Vaccines are a medical wonder, but at the moment they are a pain: unpleasant for the recipient and difficult and costly to transport and store.
In answer to this, scientists have now created a potentially revolutionary vaccine patch that is painless and costs just $1 to produce.
Unveiled to audiences at a TEDGlobal event in Edinburgh, UK, by Australian inventor Professor Mark Kendall, the Nanopatch works by using thousands of tiny projections that only perforate the skin.
Currently, a syringe is used to puncture the skin to deliver the vaccine into muscle tissue, but this has long been known to be inefficient.
Research has shown that the skin has an abundance of immune cells that could make it the “vaccine sweet spot,” as Kendall calls it, and much better suited for vaccine uptake than muscle, which has relatively little immunity-spreading ability.
Due to the better uptake, the Nanopatch therefore requires less vaccine to be used than the traditional syringe-to-muscle delivery method. In turn, this will likely serve to drive down costs.
“A vaccine that had cost $10 can be brought down to just 10 cents,” Kendall told the BBC.
Cost reduction is further helped by the fact that the Nanopatch uses a dry vaccine, so there is no longer a need for cumbersome or expensive liquid storage or strict temperature regulation.
Kendall is quoted as saying that, unlike liquid vaccines, the patch will remain usable even if kept for a year at a temperature of 23 degrees Celsius/73 degrees Fahrenheit.
As a result, this will make transportation of vaccines much easier, and it is this quality when teamed with a lower cost that could serve to be of most benefit in the developing world.
It isn’t the first time the patch idea has been looked at. Researchers from Emory University and the Georgia Institute of Technology published encouraging findings in 2010 from tests with a patch that used micro-needles, similar to but distinct from the Nanopatch.
What does the medical community make of this new breakthrough Nanopatch? A representative for the British Society for Immunology is quoted as giving this a positive, if qualified, welcome. ”This approach holds out hope for easy and large-scale vaccination, as it targets a type of immune cell, called the Langerhans cell, that is abundant in the skin,” said Dr Diane Williamson.
“However,” she continues, “one of the potential issues with skin delivery is transit time and ensuring adequate delivery of the vaccine payload. Also there may be issues of tolerability of the patch in some people.”

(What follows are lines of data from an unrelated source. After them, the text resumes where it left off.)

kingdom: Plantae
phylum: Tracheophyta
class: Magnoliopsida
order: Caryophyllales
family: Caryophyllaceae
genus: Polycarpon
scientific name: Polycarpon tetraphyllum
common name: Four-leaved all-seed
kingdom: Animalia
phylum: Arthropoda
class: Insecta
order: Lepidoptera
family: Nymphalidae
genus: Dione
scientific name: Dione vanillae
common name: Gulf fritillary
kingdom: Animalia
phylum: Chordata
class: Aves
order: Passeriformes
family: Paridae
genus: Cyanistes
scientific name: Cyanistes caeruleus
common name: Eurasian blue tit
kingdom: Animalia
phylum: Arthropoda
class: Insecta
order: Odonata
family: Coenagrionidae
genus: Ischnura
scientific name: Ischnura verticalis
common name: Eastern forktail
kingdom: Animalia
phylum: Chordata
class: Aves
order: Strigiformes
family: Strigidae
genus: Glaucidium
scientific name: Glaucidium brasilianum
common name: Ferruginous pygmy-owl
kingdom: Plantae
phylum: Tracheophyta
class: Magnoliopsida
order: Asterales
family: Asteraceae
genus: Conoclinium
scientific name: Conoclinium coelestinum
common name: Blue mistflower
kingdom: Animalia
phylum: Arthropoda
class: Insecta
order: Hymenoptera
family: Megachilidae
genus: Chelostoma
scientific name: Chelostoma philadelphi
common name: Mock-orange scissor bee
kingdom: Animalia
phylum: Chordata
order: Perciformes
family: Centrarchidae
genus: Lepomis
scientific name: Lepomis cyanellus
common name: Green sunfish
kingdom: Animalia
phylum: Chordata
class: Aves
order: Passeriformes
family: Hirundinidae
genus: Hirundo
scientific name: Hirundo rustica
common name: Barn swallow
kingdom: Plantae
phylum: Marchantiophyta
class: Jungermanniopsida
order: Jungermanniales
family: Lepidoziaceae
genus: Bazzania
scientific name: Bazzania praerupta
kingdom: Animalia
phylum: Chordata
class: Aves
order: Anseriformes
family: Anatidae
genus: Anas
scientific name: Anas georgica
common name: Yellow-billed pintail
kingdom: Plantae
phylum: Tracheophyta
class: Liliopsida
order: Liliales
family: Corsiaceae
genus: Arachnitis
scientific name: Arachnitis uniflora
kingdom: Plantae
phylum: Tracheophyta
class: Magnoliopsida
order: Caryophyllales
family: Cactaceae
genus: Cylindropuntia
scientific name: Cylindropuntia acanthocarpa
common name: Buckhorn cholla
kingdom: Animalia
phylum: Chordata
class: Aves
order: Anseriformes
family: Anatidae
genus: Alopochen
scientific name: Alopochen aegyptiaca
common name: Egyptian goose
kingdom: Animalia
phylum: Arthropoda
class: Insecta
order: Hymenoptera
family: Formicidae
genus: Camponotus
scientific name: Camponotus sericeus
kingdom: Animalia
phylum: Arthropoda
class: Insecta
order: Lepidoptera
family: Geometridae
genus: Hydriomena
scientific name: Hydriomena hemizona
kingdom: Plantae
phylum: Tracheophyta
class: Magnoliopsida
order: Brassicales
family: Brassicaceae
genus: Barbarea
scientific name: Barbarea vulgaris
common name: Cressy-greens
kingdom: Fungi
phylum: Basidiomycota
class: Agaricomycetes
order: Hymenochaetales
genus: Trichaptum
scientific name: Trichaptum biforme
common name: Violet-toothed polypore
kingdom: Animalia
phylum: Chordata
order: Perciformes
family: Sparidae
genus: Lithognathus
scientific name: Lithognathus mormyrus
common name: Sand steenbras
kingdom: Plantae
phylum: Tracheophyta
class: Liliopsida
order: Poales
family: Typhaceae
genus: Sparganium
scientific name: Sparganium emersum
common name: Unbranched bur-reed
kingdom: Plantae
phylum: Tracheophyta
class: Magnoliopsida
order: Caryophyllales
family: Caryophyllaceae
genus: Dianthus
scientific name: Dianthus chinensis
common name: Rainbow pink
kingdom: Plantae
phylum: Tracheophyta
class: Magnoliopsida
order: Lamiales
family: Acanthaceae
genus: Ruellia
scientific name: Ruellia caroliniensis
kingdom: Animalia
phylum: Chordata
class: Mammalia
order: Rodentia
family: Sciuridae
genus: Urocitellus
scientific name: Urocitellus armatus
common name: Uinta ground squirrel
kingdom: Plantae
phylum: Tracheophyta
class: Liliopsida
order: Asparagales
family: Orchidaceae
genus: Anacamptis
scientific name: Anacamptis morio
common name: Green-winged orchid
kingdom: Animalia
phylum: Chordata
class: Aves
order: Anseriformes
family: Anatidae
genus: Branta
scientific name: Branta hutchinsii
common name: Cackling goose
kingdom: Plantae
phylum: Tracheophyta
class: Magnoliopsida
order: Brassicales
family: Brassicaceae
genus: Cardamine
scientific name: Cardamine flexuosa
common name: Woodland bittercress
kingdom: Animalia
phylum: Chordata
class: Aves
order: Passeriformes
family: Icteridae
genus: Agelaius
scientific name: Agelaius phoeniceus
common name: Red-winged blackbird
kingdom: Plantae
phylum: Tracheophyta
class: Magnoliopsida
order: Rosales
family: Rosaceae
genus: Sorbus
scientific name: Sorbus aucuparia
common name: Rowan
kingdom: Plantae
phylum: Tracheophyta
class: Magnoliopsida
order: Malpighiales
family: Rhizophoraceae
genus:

Nevertheless, Williamson goes on to say that if these issues can be addressed, the patch has the potential to replace the current delivery method. Inventor Kendall told the TEDGlobal event that a pilot trial for the Nanopatch will now soon start in Papua New Guinea.
The country currently has the highest rate of human papilomavirus (HPV) infections and, unsurprisingly given their established connection, one of the highest rates of cervical cancer. Vaccination in Papua New Guinea has been difficult, though, because there is a shortage of facilities suitable for storing and delivering vaccine. It is hoped the patch method could change all that.
Kendall also hopes that other scientists will now explore the Nanopatch technology to create vaccines for other diseases, potentially even tackling HIV or malaria.